• What is expected:
Edit the councillor's column by rewriting the part that opens with the words containing "Welcome to April, Kitchissippi." and closes with "our organic waste.", replacing "springtime" with "spring".

• Text:

..........

April 12, 2018: Councillor’s Corner; News from City Hall.

April 12, 2018: Councillor’s Corner;
News from City Hall.

By Jeff Leiper, Kitchissippi Ward Councillor.

Welcome to April, Kitchissippi. It’s truly springtime now, and we are excited for all the events and activities that come with this new season. Here’s what’s been keeping our office busy this month:

On March 26th the Environment and Climate Protection Committee received recommendations for an updated contract between the City and Orgaworld, the company that processes our organic waste.

Proposed changes, intended to increase our green bin participation from the current rate of 51%, included the disposal of dog waste and single use plastic bags in the green bin.

Because we were unable to refine the contract language to allow only compostable bags in the green bin, I voted against the changes, but that is the only sticking point for me. Council voted 19-3 to approve these changes; I reiterated my dissent.

Ultimately, I hope residents will use only compostable bags in the green bin so we can minimize the amount of plastics in the landfill.

..........

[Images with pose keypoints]
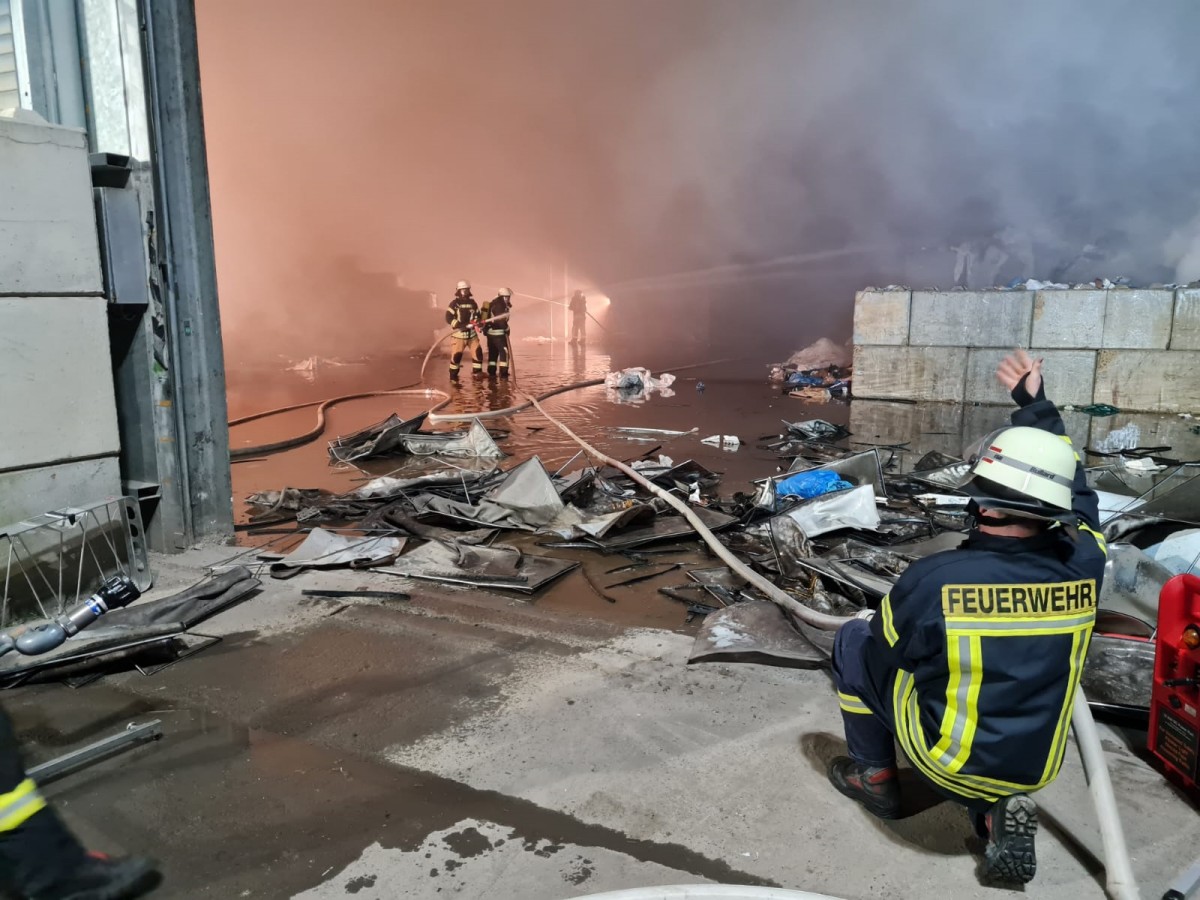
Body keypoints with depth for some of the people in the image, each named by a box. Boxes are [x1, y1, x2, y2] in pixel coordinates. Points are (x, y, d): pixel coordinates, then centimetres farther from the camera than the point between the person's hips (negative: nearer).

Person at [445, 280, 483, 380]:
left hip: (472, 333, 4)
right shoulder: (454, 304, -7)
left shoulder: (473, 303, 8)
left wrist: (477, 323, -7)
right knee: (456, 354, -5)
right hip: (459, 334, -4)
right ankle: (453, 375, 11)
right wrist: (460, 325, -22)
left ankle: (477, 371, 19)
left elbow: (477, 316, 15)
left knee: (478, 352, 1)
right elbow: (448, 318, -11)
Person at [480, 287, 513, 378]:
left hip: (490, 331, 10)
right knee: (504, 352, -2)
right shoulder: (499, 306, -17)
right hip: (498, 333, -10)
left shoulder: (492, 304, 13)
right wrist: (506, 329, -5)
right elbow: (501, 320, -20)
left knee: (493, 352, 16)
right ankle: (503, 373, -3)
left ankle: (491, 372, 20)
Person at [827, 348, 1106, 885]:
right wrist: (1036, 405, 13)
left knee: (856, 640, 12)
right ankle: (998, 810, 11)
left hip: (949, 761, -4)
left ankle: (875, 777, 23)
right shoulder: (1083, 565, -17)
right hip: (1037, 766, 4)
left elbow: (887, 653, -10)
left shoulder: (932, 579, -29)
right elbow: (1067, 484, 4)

..........

• Response:
Welcome to April, Kitchissippi. It’s truly spring now, and we are excited for all the events and activities that come with this new season. Here’s what’s been keeping our office busy this month:

On March 26th the Environment and Climate Protection Committee received recommendations for an updated contract between the City and Orgaworld, the company that processes our organic waste.